La nuova frontiera delle agromafie è il web. L’acquisto di prodotti alimentari on line è sempre più elevato, anche se l’Italia risulta essere la più restia ad uniformarsi a tale tendenza, ormai diffusa a livello mondiale. Anche nel nostro Paese, però, la pratica sta lentamente prendendo piede (con un dato più che raddoppiato rispetto al 2015, passando dal 6,1% all’attuale 19,3%).
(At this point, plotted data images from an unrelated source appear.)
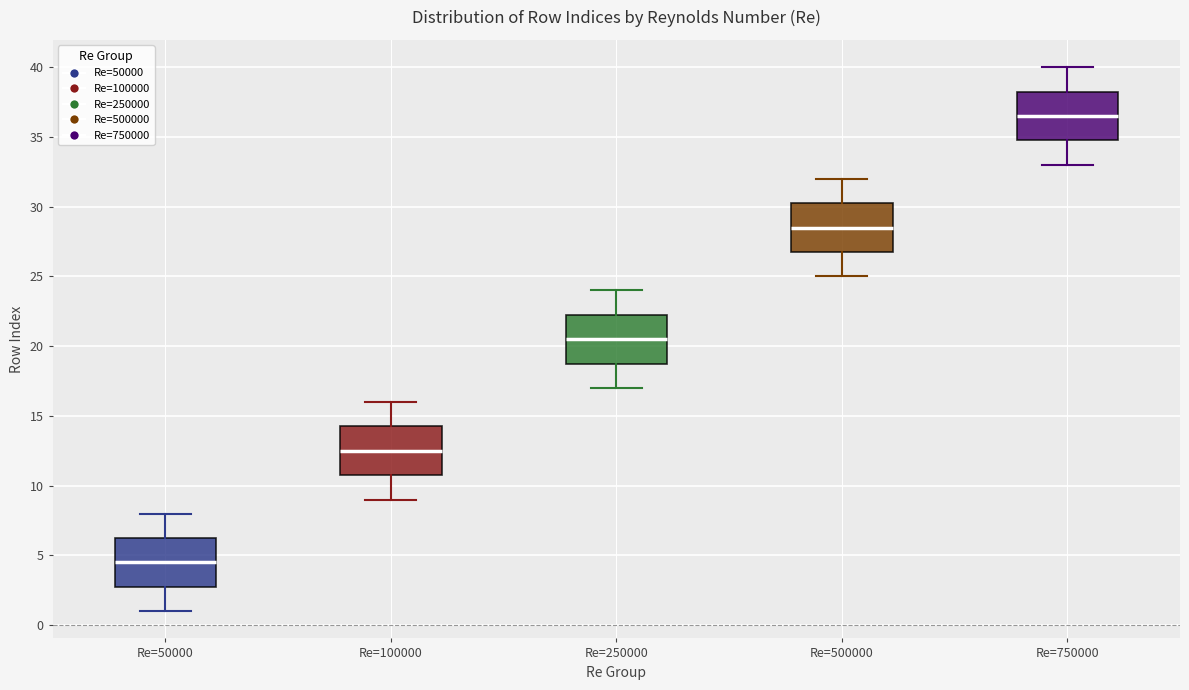

Which box's median line is the lowest?

Re=50000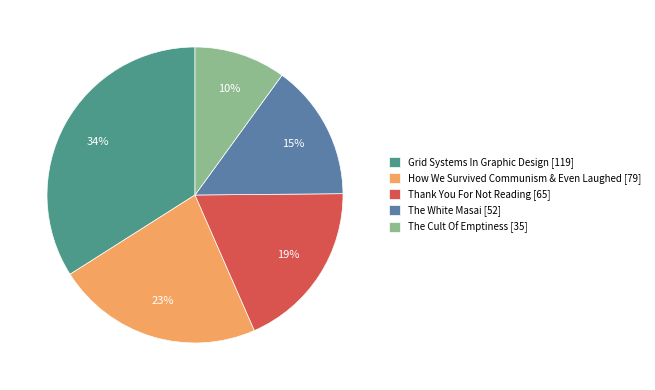

To the nearest percent, what is the difference between the Grid Systems In Graphic Design [119] and Thank You For Not Reading [65] slice percentages?

15%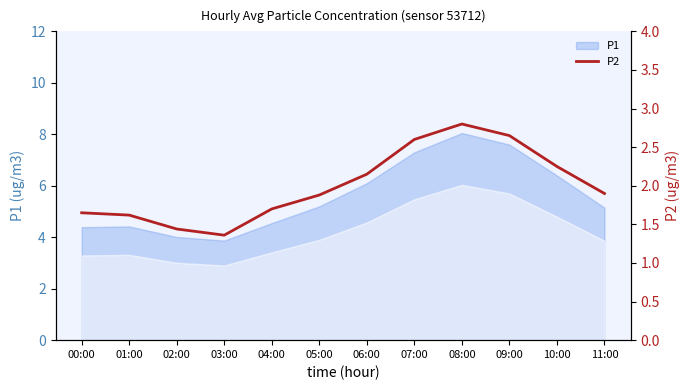

The value at 07:00 is 2.6. True or false?

True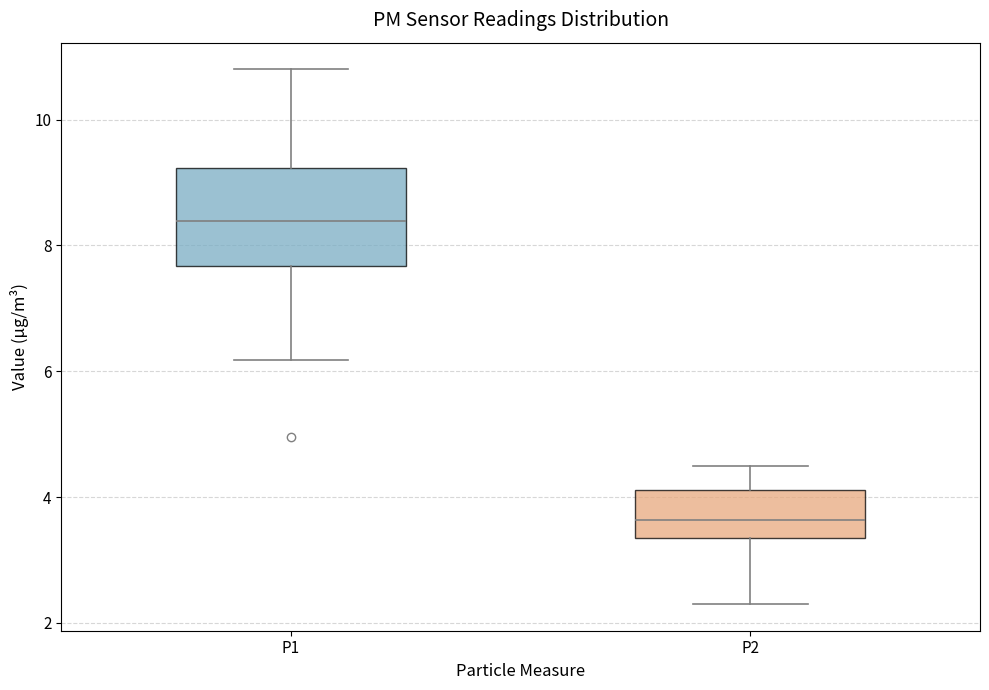

Which box is the tallest, from its lower edge to its upper edge?

P1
preisdenteIl rischio maggiore è quello di incorrere in prodotti di bassa qualità. Per questo Coldiretti, Eurispes e l’Osservatorio sulla criminalità nell’agricoltura e sul sistema agroalimentare si fanno promotrici della messa a punto di un sistema d’identità certificata, come avviene attualmente per i farmaci. Da estendere però a livello internazionale. “Dobbiamo produrre iniziative di carattere europeo. Se rimane una rivendicazione nazionale rischiamo di non farcela. La legislazione europea dev’essere la cornice entro la quale operano i nostri strumenti. Abbiamo tutte le condizioni per farlo, ma tanto lavoro per creare questa sinergia” ha commentato il Ministro Martina. I dati sono sconcertanti: l’italian sounding, nato allo scopo di ingannare e far credere che il prodotto sia italiano usando un nome che ricordi la nostra lingua, supera i 60 miliardi di euro di fatturato. Una grave perdita per l’economia italiana. Il fenomeno poi non proviene solo dall’estero: diffuso è anche il “falso” di matrice italiana, rappresentato dall’azione di chi importa materie prime da cui ricava prodotti che successivamente vende come italiani.

C’è ancora della strada da fare per l’avvio di un sistema sano e onesto. Per questa ragione ci si sta adoprando, perché “difendere il nostro cibo significa difendere la nostra identità, cultura e tradizione” dichiara Gian Maria Fara, Presidente Eurispes.